I totally agree with point 4. In fact if the Tory government pre-2016 (even the coalition one) had enforced the rules that were in place, Cameron might not have lost the Brexit vote. Every time Johnson or some other pro-Brexit person proclaimed 'control immigration/end free movement' he could have said we already do and we already have because if a person is not employed or self-supporting within three months, we send them back. I don't know what the Blair/Brown government were like as regards these EU rules, perhaps someone can tell me.

Not to drag up old stuff again, but as regards the Labour = younger vs Tory = older thing I mentioned earlier, the same was also true of Brexit, generally speaking it was younger people who mostly wanted to stay, it was older people who mostly wanted to leave (and I think I saw some years ago data to prove that). But the trouble was, as you went up the age ranges a bigger and bigger percentage of people voted. In the 18-25 bracket many wanted to Remain, but didn't actually bother to go and put their mark on the piece of paper and analysis showed that if just a small % of young people had gone to the polling station and voted in the same way as their peers, the result would have been different.
As people age, they don’t want sweeping changes to happen and any changes that need to happen they will likely want to revert to how things used to be.

Younger people accept change more readily.

This probably has as much to do with how people vote throughout their lifetimes along with how much money they are trying to protect.

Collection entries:
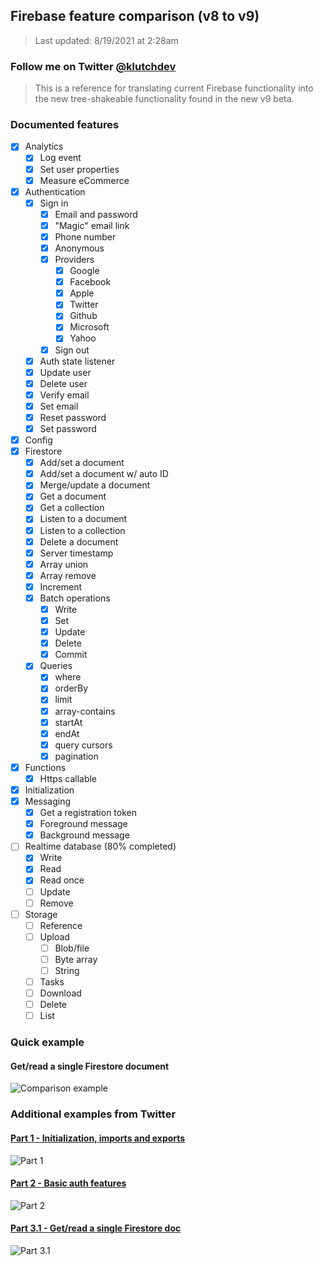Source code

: ## Firebase feature comparison (v8 to v9)

> Last updated: 8/19/2021 at 2:28am

### Follow me on Twitter [@klutchdev](https://twitter.com/klutchdev)

> This is a reference for translating current Firebase functionality into the new tree-shakeable functionality found in the new v9 beta.

### Documented features

- [x] Analytics
  - [x] Log event
  - [x] Set user properties
  - [x] Measure eCommerce
- [x] Authentication
  - [x] Sign in
    - [x] Email and password
    - [x] "Magic" email link
    - [x] Phone number
    - [x] Anonymous
    - [x] Providers
      - [x] Google
      - [x] Facebook
      - [x] Apple
      - [x] Twitter
      - [x] Github
      - [x] Microsoft
      - [x] Yahoo
    - [x] Sign out
  - [x] Auth state listener
  - [x] Update user
  - [x] Delete user
  - [x] Verify email
  - [x] Set email
  - [x] Reset password
  - [x] Set password
- [x] Config
- [x] Firestore
  - [x] Add/set a document
  - [x] Add/set a document w/ auto ID
  - [x] Merge/update a document
  - [x] Get a document
  - [x] Get a collection
  - [x] Listen to a document
  - [x] Listen to a collection
  - [x] Delete a document
  - [x] Server timestamp
  - [x] Array union
  - [x] Array remove
  - [x] Increment
  - [x] Batch operations
    - [x] Write
    - [x] Set
    - [x] Update
    - [x] Delete
    - [x] Commit
  - [x] Queries
    - [x] where
    - [x] orderBy
    - [x] limit
    - [x] array-contains
    - [x] startAt
    - [x] endAt
    - [x] query cursors
    - [x] pagination
- [x] Functions
  - [x] Https callable
- [x] Initialization
- [x] Messaging
  - [x] Get a registration token
  - [x] Foreground message
  - [x] Background message
- [ ] Realtime database (80% completed)
  - [x] Write
  - [x] Read
  - [x] Read once
  - [ ] Update
  - [ ] Remove
- [ ] Storage
  - [ ] Reference
  - [ ] Upload
    - [ ] Blob/file
    - [ ] Byte array
    - [ ] String
  - [ ] Tasks
  - [ ] Download
  - [ ] Delete
  - [ ] List

### Quick example

#### Get/read a single Firestore document

![Comparison example](comparison-example.png)

### Additional examples from Twitter

#### [Part 1 - Initialization, imports and exports](https://twitter.com/KlutchDev/status/1423835443628584960)

![Part 1](screenshot-part1.png)

#### [Part 2 - Basic auth features](https://twitter.com/KlutchDev/status/1423957300772065287)

![Part 2](screenshot-part2.png)

#### [Part 3.1 - Get/read a single Firestore doc](twitter.com/KlutchDev/status/1427435257993834503)

![Part 3.1](screenshot-part3-1.png)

Tasks and exercises:
a – List every person the Brexit post mentions by surname.
b – Answer these questions from the Brexit post:
(i) Within how long must a person be employed or self-supporting before being sent back?
(ii) Which age bracket is named as one where many wanted to Remain but did not vote?
(iii) Which people accept change more readily?

List of answers:
a –
Cameron
Johnson
Blair
Brown

b –
(i) Three months.
(ii) The 18-25 bracket.
(iii) Younger people.